-- EXCERPT PROVIDED follows --

Question

Please help| Find the fourth roots of the complex number below.

Answer 1

\[\left( \frac{ 1+i }{ 2-i }\right)^{\frac{ 1 }{ 4 }}\]

Answer 2

First rewrite the given complex number:
\[\frac{1+i}{2-i}\times\frac{2+i}{2+i}=\frac{1}{5}+i\frac{1}{5}\]
or a different way that you might find more convenient:
\[\begin{cases}1+i=\sqrt2e^{i\pi/4}\\
2-i=\sqrt{5}e^{i\arctan(-1/2)}\end{cases}~~\implies~~\begin{align*}\frac{1+i}{2-i}&=\sqrt{\frac{2}{5}}e^{i(\pi/4-\arctan(-1/2))}\\&=\sqrt{\frac{2}{5}}e^{i(\pi/4+\arctan(1/2))}\end{align*}\]

Answer 3

Now, the \(n\)th roots to any complex number are given by
\[z^{1/n}=r^{1/n}\exp\left(i\frac{\theta+2\pi k}{n}\right)\]
where in this case, \(n=4\), and \(k=0,1,2,3\).

-- EXCERPT PROVIDED concluded --
-- THE DATA follows --

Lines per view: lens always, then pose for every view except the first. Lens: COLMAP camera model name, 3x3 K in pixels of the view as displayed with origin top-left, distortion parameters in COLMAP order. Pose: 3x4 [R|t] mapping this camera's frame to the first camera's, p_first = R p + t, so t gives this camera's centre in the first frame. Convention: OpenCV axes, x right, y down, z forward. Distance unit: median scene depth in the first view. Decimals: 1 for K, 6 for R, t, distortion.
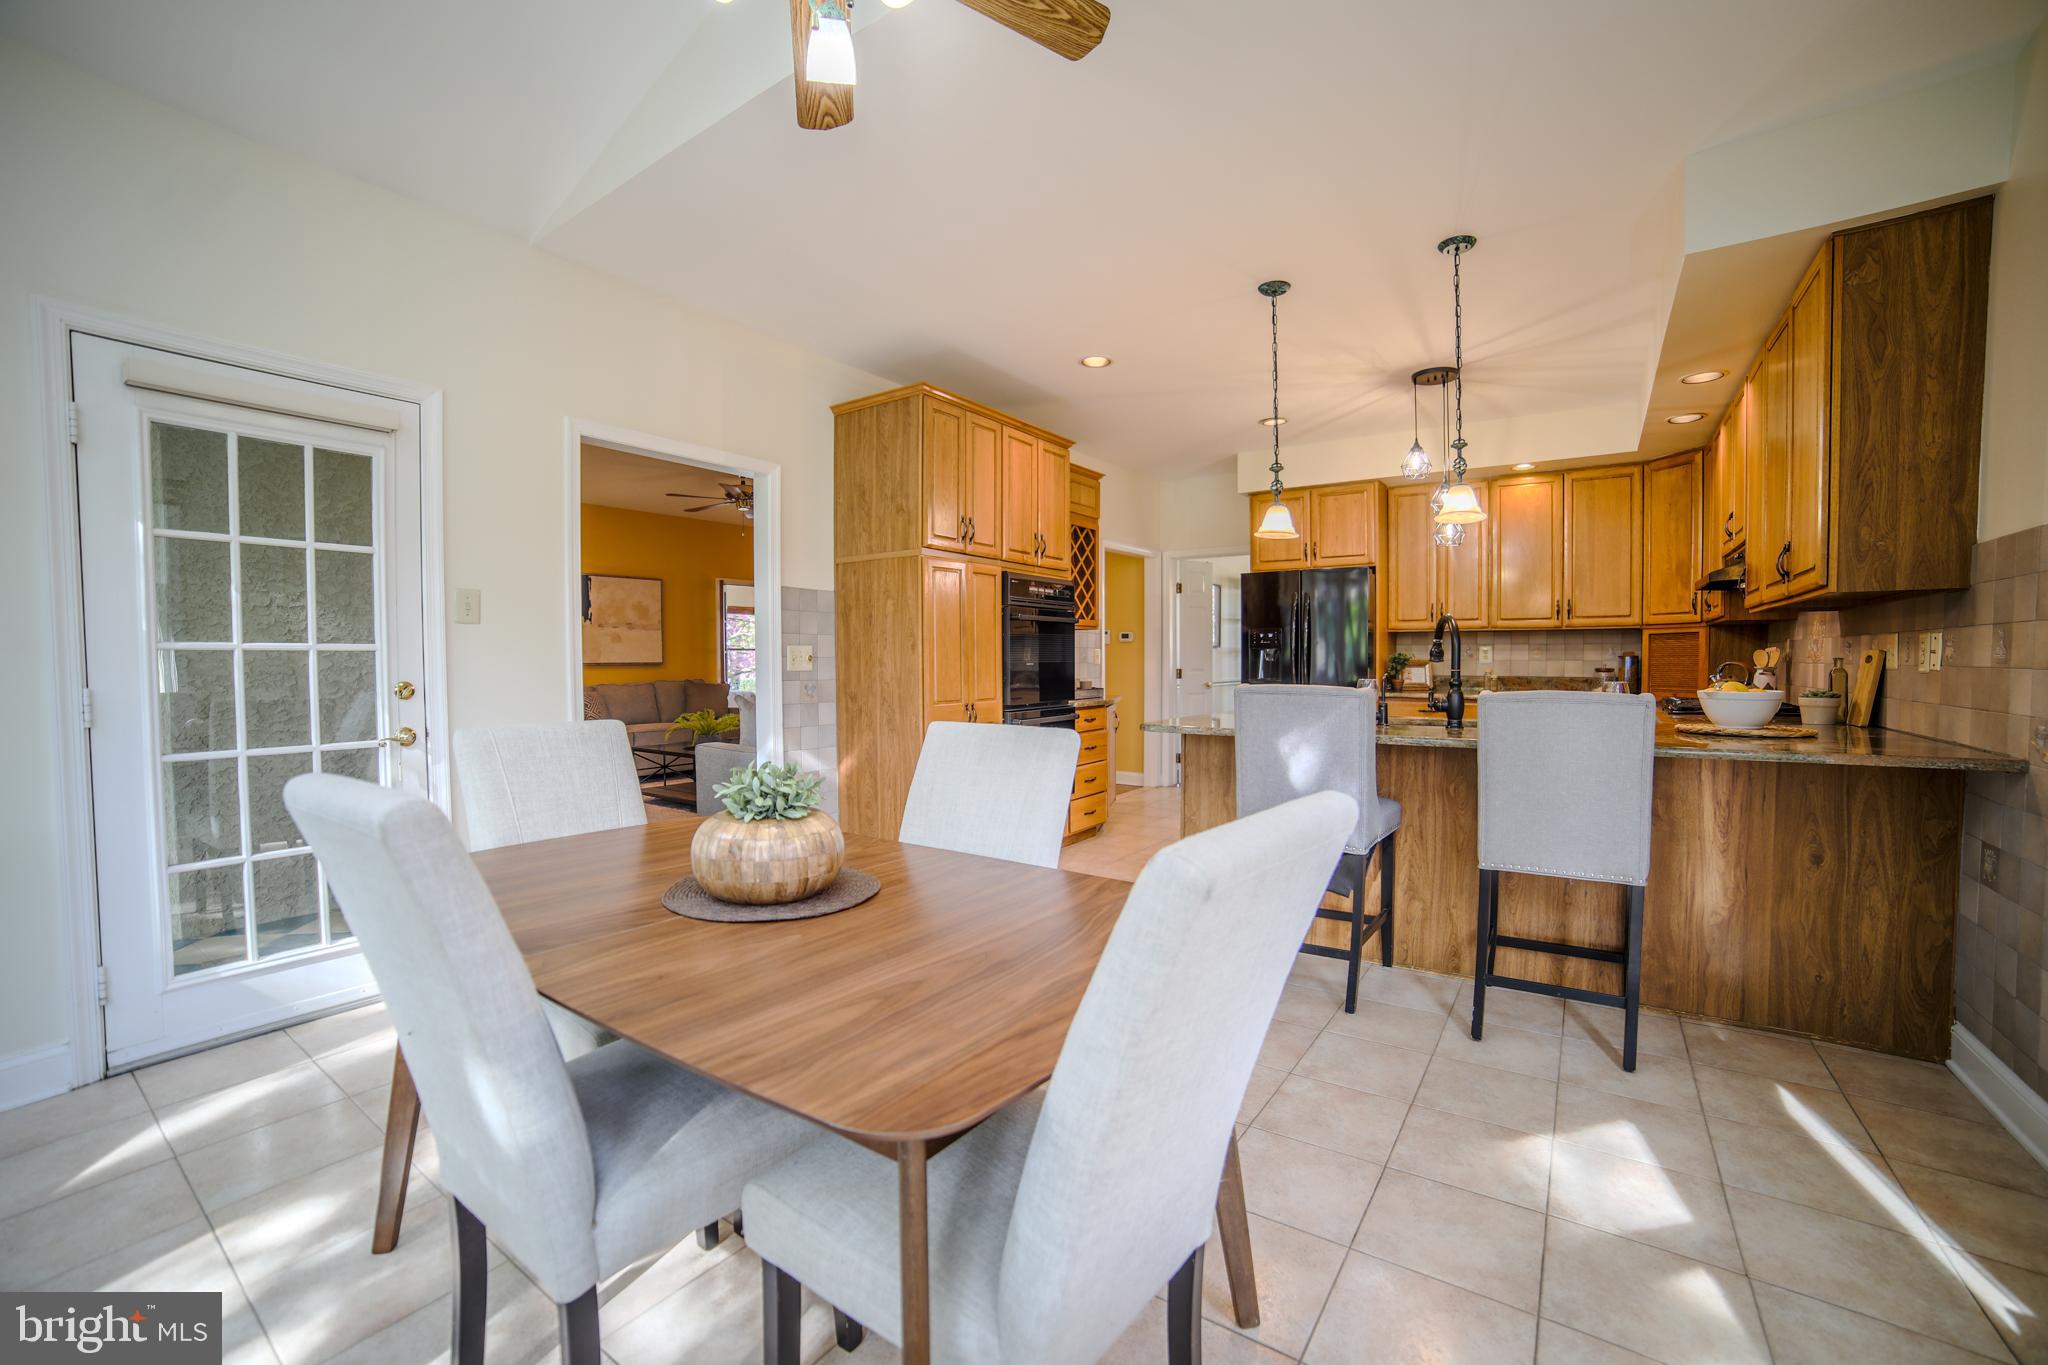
lens RADIAL K [[844.2, 0, 1028.3], [0, 844.2, 689.0], [0, 0, 1]] dist [-0.065176, 0.005375]
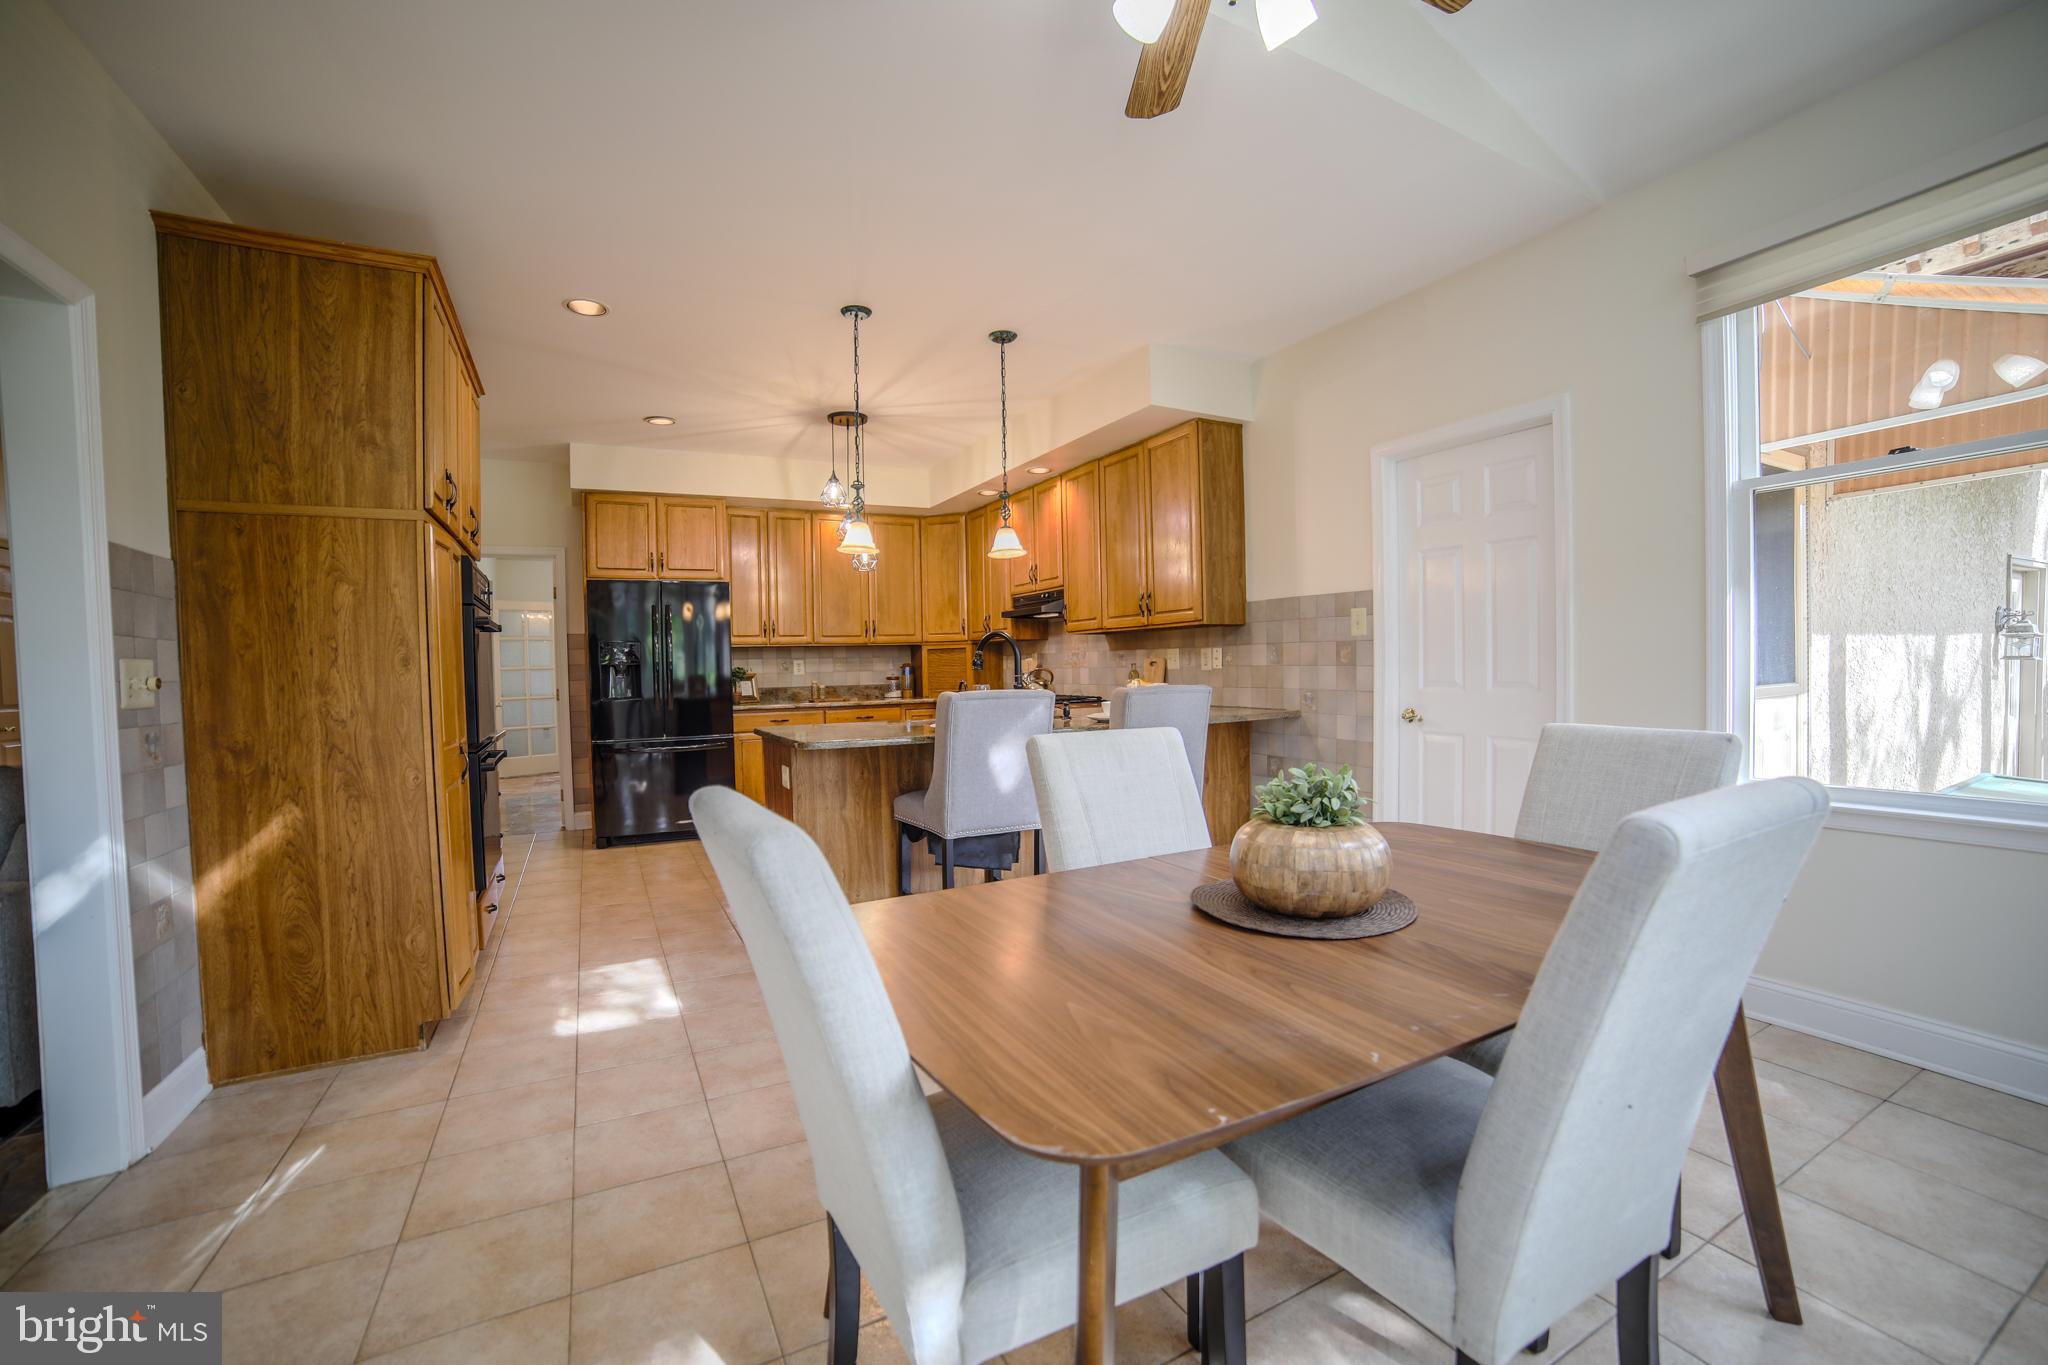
lens RADIAL K [[844.2, 0, 1033.2], [0, 844.2, 690.8], [0, 0, 1]] dist [-0.065176, 0.005375]
pose [[0.451929, -0.033863, 0.891411, -0.425355], [0.051315, 0.998611, 0.011920, -0.009501], [-0.890577, 0.040355, 0.453039, 0.271113]]
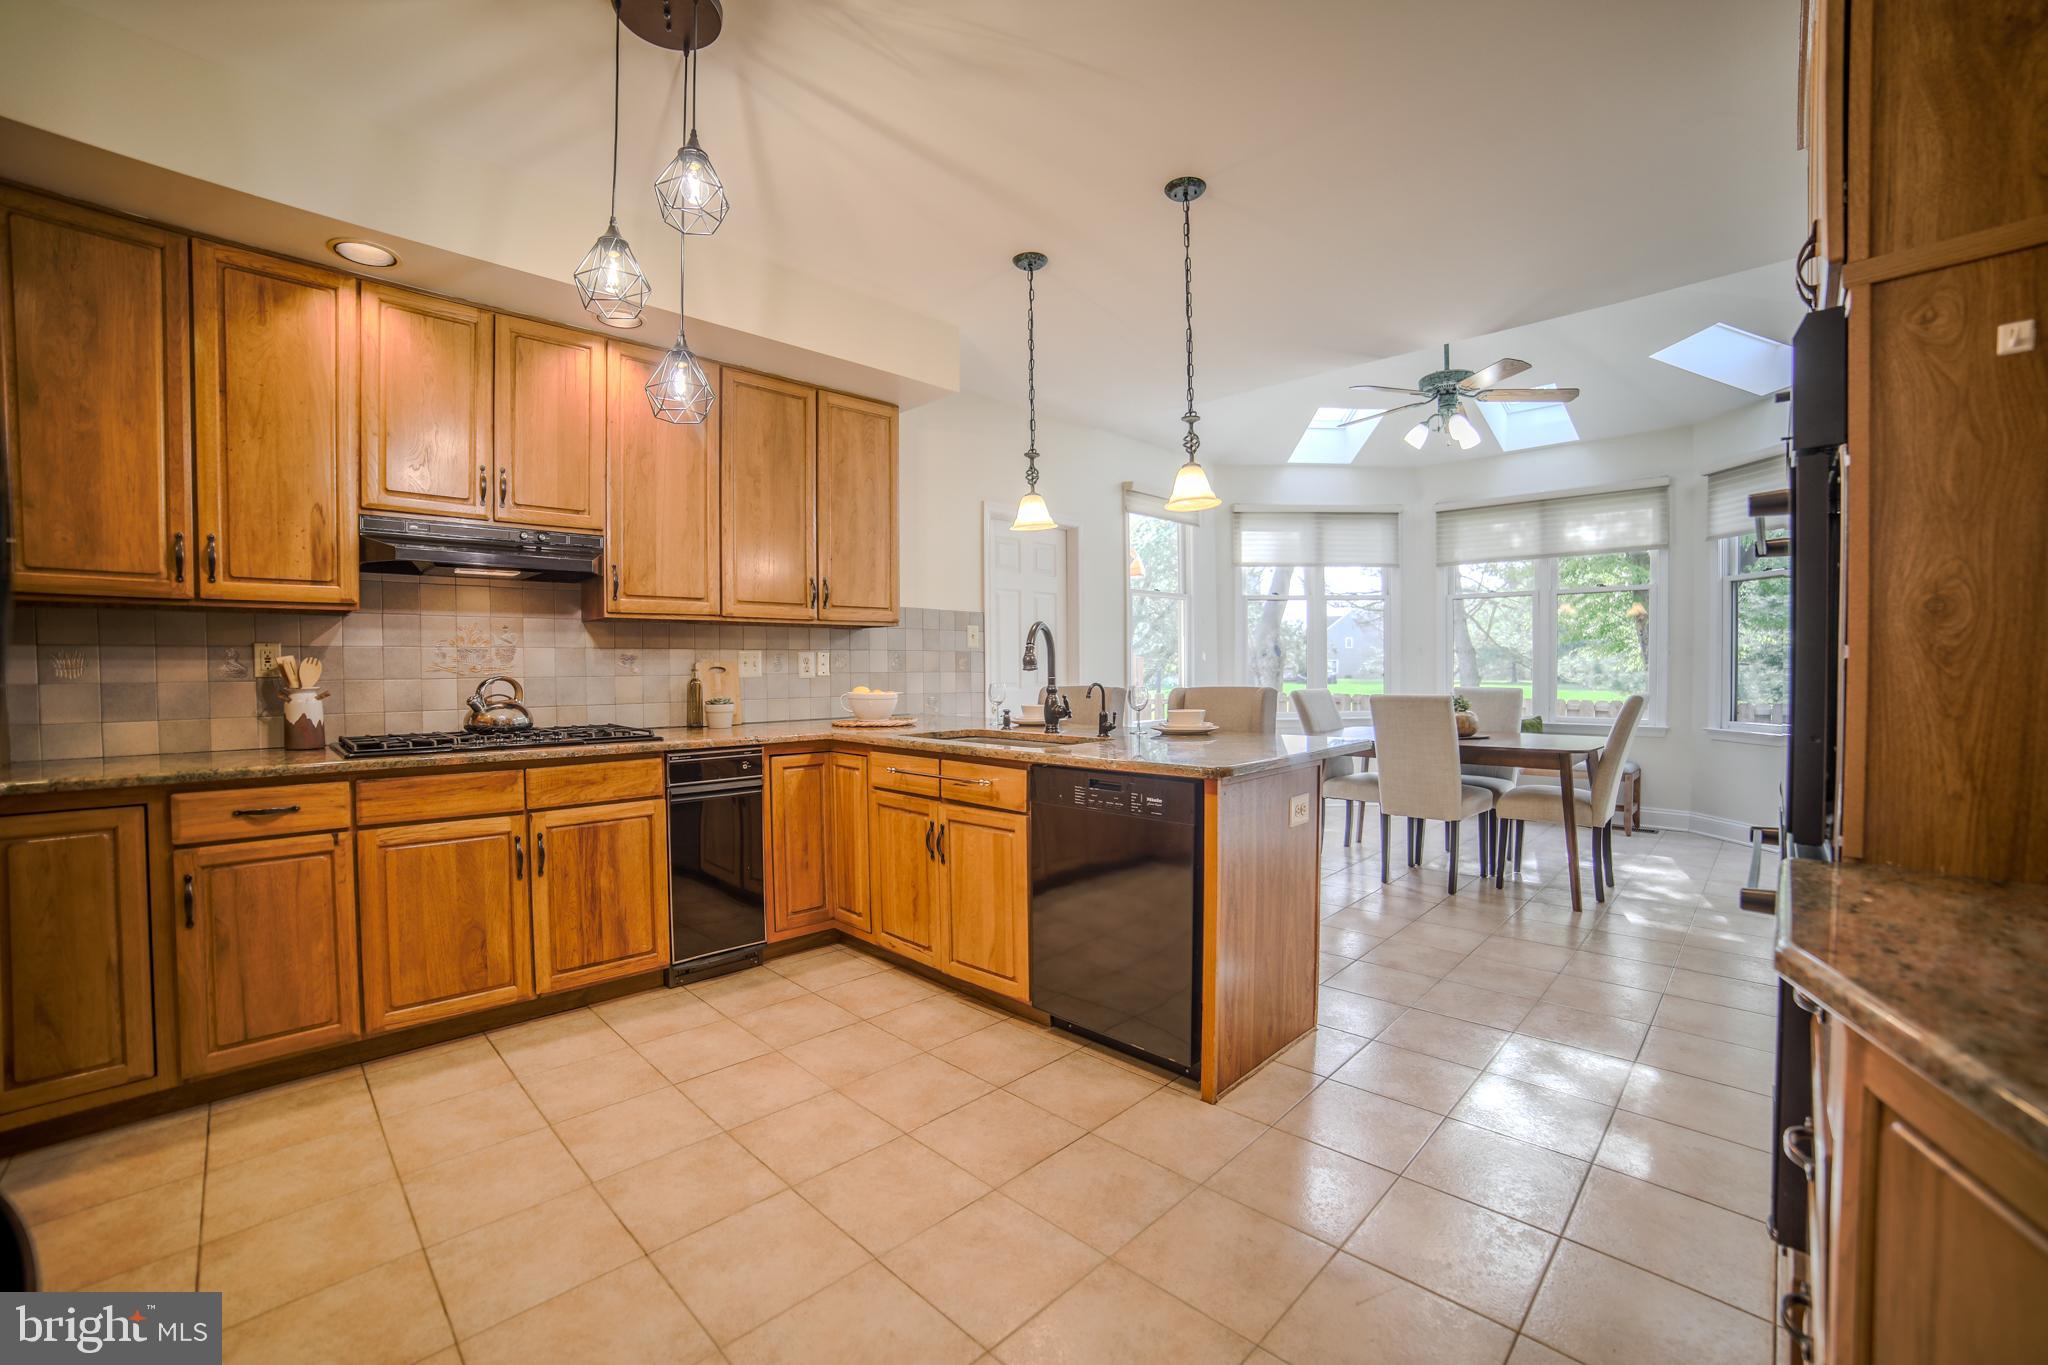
lens RADIAL K [[844.2, 0, 1035.0], [0, 844.2, 689.3], [0, 0, 1]] dist [-0.065176, 0.005375]
pose [[-0.987843, 0.006572, 0.155314, 0.261681], [0.016558, 0.997870, 0.063095, -0.053411], [-0.154569, 0.064900, -0.985848, 1.432605]]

-- THE DATA concluded --

__EXPLORE THE MATERIAL__.
1 – In the fourth-roots thread, what values of k are used when computing the roots?
2 – What are all the headings that divide the fourth-roots thread?
3 – Continue the thread on the fourth roots of a complex number from the point where it stops.

__ANSWERS TO THE TASKS__.
1 – k = 0, 1, 2, 3

2 – Question, Answer 1, Answer 2, Answer 3

3 –
Answer 4

As an example, one fourth root is
\[\left(\sqrt{\frac{2}{5}}\right)^{1/4}\exp\left(i\frac{\frac{\pi}{4}+\arctan\frac{1}{2}}{4}\right)\]
which you can try to manipulate if you like. You can write \(\arctan\dfrac{1}{2}=\text{arccot}2\) and \(\left(\sqrt{\dfrac{2}{5}}\right)^{1/4}=\sqrt[\Large8]{\dfrac{2}{5}}\), for instance.

Answer 5

Slight mistake, the reduced form of the initial complex number is actually \(\dfrac{1}{5}+i\dfrac{\color{red}3}{5}\), so all you need to do is account for that error.

Answer 6

Ah ok that makes sense! thank you!!